Extracted material.
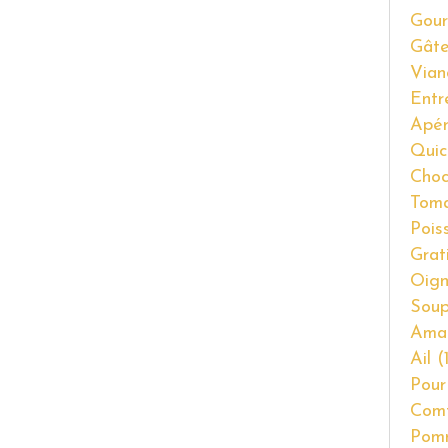
Gour
Gât
Vian
Entr
Apér
Quic
Choc
Tom
Pois
Grat
Oig
Soup
Ama
Ail
(1
Pour
Com
Pom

About this exercise. If an entry contains a picture, omit it; restate everything else word for word.

Response to the task.
Gour
Gât
Vian
Entr
Apér
Quic
Choc
Tom
Pois
Grat
Oig
Soup
Ama
Ail
(1
Pour
Com
Pom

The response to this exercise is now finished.